Command and control don't work with DevOps say Worldwide UK/I DevOps leaders

Manchester United fan Ryan Bryers introduced a tale of micromanagement at his favourite team to illustrate the hierarchical culture prevalent in so many large organisations.

"Jose Mourinho was delighted about how defender Luke Shaw played one game," he said. "He told him when to go forward, when to hold back, when to go in for a tackle, where to stand and Shaw obeyed. I'm a Man United fan but this sort of command and control is exactly what you don't want in DevOps. You need to trust people to play the game in their own way."

However, command and control is very natural for large organisations and it takes a continued effort of will to change the situation, he said.

Bryers, CTO at Atos subsidiary Worldline UK&I, was presenting at the Computing DevOps Summit today together with his colleague David Daly, global deal assurance manager, on the challenges of implementing a collaborative culture for DevOps and Agile.

The pair were sharing lessons derived from their own experience of making as wall as from the online forum devopschat.net, for which Daly runs the Twitter presence.

Lesson number one: Change needs to come from the top down

Many top managers struggle with the core concept of Agile and the lack of concrete development milestones and timelines. But you really need them on board.
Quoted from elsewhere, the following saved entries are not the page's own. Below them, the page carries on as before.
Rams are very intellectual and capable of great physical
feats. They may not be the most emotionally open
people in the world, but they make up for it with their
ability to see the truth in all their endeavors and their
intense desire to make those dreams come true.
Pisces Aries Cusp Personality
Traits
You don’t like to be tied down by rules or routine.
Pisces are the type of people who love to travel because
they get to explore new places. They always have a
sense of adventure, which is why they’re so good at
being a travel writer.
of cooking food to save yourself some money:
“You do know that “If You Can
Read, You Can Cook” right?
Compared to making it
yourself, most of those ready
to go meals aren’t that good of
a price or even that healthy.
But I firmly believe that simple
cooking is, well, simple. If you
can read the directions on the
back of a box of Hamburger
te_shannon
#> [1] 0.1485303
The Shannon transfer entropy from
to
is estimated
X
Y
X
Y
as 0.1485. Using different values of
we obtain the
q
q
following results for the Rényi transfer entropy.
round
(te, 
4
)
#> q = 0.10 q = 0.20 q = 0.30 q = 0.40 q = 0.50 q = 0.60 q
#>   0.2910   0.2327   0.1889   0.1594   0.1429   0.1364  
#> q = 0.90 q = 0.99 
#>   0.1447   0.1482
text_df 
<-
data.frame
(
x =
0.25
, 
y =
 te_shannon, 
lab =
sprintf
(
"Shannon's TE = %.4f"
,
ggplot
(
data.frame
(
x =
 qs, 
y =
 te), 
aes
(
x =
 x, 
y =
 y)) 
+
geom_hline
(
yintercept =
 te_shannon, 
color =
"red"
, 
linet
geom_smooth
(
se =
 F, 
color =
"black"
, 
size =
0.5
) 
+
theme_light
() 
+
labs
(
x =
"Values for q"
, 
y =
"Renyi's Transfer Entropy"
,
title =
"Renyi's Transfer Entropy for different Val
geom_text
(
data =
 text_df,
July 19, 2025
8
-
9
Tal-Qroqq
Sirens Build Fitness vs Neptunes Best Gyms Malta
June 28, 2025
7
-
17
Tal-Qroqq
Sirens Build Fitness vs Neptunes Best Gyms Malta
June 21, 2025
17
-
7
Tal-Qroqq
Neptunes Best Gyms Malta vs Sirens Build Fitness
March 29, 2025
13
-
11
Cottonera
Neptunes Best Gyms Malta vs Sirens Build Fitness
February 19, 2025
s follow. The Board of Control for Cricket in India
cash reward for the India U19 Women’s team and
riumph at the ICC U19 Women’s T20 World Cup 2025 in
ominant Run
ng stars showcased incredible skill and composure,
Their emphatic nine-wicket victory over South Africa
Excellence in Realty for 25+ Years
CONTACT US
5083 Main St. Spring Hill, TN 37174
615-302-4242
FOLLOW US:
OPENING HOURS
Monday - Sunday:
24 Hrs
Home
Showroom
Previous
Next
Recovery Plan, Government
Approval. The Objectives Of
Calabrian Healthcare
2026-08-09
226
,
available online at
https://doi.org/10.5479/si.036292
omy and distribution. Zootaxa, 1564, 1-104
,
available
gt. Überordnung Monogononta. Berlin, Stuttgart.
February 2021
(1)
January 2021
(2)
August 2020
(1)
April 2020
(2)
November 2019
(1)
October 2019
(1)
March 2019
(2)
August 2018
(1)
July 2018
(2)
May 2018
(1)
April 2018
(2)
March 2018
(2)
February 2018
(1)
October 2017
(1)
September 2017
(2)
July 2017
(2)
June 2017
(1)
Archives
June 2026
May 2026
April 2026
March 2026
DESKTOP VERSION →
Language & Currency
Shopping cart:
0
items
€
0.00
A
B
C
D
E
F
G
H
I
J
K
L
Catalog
"its hard to drive that change upwards," Bryers said. "Get an Agile coach in to explain to the senior executives the principles of DevOps and Agile. If management get's it then a top down approach is fine.

Lesson 2: enabling does not equate to action

"Telling people they're allowed to do something doesn't mean they'll do it," said Daly, citing the case of technical debt within Worldwide UK&I, a constant bugbear. However, when time and resource was set aside for the IT team to deal with the problem nothing happened.

"There was just no impetus to fix the problem."

Lesson 3: collaboration as a catalyst

What was needed was a catalyst for change.

"We introduced the collaboration tool Confluence," said Daly.

"Everyone is literally on same page, they can see each other's changes. Some project managers replaced Word and Sharepoint altogether and moved to Confulence and Jira."

Use of the collaboration tools has been extended to 150 customers too, with positive results. In one case a customer spotted an error in the code early in the process as they had full visibility into the project as it developed.

"We had misinterpreted a client role. The client was in the meeting and fixed the error in Confluence. It was a game changer. We fixed something early in five minutes instead of wasting five or six weeks on work that would have had to be undone," said Bryers.

Lesson 4: different projects need different approaches

"We did a greenfield project and found the best approach was to get half a dozen people who really knew what they are doing and then put a few others around them to learn," Bryers explained. However, existing projects require a different approach.

For migrating an old process into a new one you need to bring in the trainers first "to explain the whys" before go into the development.

Even traditional projects can be aided by a more collaborative approach, with more sharing of and checking of documents allowing for more frequent feedback.

Key to all this is cultural change. Daly shared a quote by business guru Peter Drucker: "Culture eats strategy for breakfast."

"You have to do something to make culture happen," he said.